◆ SELECTED EXCERPT:
Mice To Breathe Easy Once Again

September 3,1999 The Rural News

The common house mouse will soon be breathing a sigh of relief as the winter feast of Australia's smaller birds of prey nears completion in the Riverina..

National Parks and Wildlife Service Griffith assistant district manager John Brickhill said the Riverina during the winter months was very popular for bird watchers wanting to observe many of the smaller birds of prey such as Australian Kestrels, Brown Falcons, Black-shouldered Kites and Whistling Kites.

"For birdwatchers the Riverina over winter provides some fascinating opportunities for people wanting to observe some of our birds of prey," Mr Brickhill said.

"One of the reasons we see the birds of prey around at this time is the good food source that the common house mouse as one of the main targets for the smaller raptors provides.

"During this time the raptors can be seen all around the Riverina soaring on air currents in their search for food.

Mr. BrickhiIl said he has been monitoring the populations of raptors in the area since 1978 and their populations seemed to be constant.

"We do get seasonal fluctuations on the number of the raptors we see each year, but often that can he due to weather patterns and availability of prey.

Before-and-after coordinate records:
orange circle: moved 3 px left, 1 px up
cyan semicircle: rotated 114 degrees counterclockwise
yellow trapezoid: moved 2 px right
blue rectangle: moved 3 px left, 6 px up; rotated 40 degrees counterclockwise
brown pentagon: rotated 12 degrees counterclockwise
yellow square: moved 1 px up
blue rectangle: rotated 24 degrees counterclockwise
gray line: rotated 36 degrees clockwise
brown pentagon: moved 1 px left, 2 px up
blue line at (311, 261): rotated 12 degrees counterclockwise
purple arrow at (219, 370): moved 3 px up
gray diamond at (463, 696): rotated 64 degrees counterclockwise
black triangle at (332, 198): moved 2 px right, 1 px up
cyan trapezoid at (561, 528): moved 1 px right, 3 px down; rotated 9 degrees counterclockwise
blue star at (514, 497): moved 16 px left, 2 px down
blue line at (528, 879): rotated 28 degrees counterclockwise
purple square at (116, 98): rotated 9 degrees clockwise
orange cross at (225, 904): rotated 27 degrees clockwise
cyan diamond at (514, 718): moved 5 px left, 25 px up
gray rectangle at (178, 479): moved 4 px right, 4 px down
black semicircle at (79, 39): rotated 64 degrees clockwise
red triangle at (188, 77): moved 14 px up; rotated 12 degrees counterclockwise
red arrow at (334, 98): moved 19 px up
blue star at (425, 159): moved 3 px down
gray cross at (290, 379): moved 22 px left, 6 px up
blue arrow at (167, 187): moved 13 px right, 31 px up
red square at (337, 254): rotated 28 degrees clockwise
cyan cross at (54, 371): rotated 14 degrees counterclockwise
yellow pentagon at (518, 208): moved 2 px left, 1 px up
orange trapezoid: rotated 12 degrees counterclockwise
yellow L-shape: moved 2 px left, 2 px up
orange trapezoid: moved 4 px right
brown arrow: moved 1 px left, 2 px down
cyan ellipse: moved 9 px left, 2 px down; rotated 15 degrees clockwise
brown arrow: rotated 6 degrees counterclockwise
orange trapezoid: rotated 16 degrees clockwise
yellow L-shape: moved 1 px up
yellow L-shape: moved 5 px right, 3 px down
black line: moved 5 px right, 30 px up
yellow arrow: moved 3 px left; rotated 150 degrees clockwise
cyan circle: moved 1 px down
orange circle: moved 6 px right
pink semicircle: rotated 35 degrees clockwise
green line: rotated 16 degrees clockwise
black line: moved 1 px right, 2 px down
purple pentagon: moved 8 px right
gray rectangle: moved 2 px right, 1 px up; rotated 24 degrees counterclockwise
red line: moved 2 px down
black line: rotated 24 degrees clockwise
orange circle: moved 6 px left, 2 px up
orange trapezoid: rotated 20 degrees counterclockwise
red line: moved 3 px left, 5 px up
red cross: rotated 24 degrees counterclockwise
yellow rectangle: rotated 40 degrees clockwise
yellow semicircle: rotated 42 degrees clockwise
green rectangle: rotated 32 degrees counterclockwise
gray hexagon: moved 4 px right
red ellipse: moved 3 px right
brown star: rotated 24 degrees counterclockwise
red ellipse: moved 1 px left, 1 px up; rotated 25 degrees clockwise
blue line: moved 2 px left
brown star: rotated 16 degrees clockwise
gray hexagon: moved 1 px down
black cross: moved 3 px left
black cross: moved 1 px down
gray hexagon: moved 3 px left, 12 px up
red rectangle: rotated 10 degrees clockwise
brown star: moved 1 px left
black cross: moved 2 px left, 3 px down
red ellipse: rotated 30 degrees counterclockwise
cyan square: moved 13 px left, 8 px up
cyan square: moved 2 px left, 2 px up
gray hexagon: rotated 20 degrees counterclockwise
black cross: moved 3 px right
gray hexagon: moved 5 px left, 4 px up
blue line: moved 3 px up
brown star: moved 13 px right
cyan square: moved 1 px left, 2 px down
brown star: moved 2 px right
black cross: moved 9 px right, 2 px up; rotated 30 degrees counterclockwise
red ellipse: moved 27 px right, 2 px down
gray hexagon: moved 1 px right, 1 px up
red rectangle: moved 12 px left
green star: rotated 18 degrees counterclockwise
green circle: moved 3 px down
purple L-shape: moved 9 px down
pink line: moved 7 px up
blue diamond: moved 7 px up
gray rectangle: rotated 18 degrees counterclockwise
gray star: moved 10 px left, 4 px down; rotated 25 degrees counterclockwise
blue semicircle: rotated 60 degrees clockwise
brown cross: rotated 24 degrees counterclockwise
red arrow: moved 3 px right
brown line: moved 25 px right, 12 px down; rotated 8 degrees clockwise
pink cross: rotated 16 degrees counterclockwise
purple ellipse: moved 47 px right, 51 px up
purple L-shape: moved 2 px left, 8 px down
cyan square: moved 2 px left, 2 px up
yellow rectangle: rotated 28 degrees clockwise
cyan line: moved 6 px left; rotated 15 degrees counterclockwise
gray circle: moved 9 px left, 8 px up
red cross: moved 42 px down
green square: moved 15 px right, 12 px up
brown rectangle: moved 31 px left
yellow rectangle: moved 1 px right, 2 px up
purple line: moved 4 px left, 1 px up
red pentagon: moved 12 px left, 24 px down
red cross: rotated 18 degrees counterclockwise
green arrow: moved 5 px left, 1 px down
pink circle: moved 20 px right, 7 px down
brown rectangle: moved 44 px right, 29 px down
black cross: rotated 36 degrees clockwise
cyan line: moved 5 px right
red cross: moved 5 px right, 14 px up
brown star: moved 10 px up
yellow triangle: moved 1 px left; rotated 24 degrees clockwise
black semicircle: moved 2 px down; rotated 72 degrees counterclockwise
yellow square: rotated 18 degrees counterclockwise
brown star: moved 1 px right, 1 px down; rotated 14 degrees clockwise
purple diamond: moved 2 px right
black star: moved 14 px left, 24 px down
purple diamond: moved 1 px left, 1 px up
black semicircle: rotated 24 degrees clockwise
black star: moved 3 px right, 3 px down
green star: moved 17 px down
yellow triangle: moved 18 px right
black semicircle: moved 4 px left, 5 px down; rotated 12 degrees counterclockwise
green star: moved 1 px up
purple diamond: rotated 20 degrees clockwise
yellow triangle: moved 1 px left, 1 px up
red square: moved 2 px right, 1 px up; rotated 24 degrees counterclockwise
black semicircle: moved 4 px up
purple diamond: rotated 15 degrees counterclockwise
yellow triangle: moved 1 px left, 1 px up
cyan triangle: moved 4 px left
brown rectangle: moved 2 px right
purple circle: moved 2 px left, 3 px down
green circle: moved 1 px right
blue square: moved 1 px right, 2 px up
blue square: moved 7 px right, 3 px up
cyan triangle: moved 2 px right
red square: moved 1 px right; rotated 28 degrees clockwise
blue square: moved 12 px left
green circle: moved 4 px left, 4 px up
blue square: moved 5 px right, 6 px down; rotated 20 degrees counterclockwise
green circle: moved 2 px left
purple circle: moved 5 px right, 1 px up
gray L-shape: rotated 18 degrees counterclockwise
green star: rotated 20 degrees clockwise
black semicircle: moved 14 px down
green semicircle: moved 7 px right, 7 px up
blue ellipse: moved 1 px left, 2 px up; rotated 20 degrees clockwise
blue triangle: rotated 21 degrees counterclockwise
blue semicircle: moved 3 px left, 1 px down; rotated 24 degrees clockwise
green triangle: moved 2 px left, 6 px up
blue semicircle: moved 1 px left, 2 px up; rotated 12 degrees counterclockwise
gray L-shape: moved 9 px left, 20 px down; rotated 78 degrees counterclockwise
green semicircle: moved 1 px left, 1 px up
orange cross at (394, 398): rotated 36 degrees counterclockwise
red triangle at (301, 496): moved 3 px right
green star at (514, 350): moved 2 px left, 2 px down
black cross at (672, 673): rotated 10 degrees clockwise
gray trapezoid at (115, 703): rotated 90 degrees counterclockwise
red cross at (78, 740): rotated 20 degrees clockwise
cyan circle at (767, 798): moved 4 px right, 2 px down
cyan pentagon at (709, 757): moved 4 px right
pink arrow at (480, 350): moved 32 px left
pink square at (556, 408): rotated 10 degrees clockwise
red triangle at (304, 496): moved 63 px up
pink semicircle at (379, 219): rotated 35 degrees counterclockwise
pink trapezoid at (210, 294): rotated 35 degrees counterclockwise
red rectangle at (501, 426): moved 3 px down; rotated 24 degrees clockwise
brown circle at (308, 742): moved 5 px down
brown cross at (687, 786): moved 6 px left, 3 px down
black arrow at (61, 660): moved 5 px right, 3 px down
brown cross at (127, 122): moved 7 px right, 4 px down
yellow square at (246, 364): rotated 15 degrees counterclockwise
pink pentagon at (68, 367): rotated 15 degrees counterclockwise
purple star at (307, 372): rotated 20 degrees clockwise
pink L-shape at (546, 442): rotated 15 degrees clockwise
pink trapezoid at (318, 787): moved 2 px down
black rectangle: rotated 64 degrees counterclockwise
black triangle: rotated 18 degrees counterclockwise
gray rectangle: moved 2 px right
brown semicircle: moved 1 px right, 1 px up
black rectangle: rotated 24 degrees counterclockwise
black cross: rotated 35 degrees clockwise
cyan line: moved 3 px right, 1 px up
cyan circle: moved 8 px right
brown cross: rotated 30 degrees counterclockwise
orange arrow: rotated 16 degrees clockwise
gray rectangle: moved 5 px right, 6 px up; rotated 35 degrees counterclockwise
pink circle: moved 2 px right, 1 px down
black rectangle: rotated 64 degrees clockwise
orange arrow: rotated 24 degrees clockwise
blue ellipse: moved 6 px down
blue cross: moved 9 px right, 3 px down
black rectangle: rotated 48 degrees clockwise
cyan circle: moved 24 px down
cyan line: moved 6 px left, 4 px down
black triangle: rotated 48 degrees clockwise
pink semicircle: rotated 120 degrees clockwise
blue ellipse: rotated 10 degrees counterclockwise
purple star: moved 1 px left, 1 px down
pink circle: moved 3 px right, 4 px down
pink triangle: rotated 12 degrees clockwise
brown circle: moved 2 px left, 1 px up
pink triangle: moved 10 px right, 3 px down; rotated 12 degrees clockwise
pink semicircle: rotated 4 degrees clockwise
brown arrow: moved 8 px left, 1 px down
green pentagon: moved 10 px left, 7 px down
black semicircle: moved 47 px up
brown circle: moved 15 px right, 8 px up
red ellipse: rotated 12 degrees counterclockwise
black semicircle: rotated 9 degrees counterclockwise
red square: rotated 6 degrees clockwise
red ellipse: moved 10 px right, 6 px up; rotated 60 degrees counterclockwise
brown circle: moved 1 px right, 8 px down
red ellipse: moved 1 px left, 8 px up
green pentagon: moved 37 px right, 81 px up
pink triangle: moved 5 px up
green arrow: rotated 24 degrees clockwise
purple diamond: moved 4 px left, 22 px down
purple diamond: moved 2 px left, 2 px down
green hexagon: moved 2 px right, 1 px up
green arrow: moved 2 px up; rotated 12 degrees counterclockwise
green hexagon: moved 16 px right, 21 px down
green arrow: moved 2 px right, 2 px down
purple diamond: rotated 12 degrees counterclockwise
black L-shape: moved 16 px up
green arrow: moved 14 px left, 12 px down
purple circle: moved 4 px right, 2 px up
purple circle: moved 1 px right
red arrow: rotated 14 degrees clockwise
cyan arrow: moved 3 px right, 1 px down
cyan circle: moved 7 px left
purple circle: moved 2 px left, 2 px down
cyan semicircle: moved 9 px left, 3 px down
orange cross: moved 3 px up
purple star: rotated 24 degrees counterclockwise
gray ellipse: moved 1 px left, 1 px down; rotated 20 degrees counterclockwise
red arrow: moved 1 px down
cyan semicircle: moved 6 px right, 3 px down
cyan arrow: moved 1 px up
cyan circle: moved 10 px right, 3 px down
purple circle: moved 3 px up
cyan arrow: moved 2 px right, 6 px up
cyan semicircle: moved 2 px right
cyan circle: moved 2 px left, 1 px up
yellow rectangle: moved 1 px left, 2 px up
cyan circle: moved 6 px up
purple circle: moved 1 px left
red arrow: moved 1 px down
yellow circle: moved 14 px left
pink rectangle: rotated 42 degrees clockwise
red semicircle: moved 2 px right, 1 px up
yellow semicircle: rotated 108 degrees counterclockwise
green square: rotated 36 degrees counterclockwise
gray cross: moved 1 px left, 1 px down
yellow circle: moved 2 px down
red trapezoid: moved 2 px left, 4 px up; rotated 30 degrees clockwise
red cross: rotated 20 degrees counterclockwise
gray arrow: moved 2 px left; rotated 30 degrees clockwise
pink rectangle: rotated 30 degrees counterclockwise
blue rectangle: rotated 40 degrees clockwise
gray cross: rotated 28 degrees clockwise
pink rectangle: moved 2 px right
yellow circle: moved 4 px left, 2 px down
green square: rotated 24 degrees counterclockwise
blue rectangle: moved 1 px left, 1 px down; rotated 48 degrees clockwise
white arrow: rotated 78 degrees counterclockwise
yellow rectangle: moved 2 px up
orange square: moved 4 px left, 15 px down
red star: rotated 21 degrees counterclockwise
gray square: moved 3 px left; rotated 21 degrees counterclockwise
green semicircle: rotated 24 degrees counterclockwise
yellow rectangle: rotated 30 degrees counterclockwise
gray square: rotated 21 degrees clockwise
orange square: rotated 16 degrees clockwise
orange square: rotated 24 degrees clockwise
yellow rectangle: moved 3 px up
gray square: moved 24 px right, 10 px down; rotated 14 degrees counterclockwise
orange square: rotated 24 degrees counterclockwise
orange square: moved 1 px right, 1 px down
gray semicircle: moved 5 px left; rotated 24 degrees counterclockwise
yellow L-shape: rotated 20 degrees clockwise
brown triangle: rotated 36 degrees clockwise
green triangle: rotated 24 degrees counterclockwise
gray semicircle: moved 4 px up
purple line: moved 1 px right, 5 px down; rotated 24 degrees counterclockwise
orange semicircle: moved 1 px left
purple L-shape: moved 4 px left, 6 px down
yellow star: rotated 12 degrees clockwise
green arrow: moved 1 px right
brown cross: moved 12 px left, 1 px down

◆ ABOUT THIS EXERCISE:
Carry on the news article about birds of prey feeding on house mice in the Riverina, picking up right after its final sentence. Nothing in the records is needed for this work.

◆ REPLY:
"For example, back in 1982-83 we did see a fall in the number of Australian Kestrels, Brown Falcons and Whistling Kites during a major drought in the area.

"Similarly the abundance of all species was very high in 1984-85 when there was a mouse plague in the area."

Mr Brickhill said the surveys also reflected the type of habitat the different species preferred around the Riverina area.

"Australian Kestrels are seen more commonly on the open plains rather than the irrigation areas, whereas Brown Falcons arc more commonly seen in irrigation areas over winter and on the plains during summer and autumn." he said.

Mr Brickhill said the information gathered about the presence of many of the smaller birds of prey in the Riverina over winter suggested that kestrels and falcons migrated to the area from the highlands during the cooler months.